Source information Start Marker

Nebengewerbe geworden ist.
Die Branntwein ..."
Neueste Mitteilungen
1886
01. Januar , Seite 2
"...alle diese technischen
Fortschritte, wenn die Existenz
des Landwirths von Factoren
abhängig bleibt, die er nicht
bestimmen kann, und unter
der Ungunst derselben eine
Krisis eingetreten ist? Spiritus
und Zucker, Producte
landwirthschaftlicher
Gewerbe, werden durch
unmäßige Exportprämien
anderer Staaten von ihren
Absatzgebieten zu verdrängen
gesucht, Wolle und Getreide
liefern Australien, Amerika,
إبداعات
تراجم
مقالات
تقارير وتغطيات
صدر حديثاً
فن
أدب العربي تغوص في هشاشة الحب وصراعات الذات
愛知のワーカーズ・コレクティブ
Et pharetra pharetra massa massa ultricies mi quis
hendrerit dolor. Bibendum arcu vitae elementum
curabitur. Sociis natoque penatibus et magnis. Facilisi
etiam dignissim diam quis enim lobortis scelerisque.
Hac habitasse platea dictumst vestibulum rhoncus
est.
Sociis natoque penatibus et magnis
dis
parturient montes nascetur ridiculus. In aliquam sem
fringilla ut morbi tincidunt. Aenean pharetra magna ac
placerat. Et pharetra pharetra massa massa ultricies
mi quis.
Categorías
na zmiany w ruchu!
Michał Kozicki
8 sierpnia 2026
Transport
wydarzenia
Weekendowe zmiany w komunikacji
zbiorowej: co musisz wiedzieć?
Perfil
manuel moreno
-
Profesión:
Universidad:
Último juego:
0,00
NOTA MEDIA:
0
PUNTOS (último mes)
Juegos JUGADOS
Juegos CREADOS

Source information End Marker

- [Directive]
Check each line of the entries above, and show every one holding the word "pharetra".

- [Answer below]
Et pharetra pharetra massa massa ultricies mi quis
fringilla ut morbi tincidunt. Aenean pharetra magna ac
placerat. Et pharetra pharetra massa massa ultricies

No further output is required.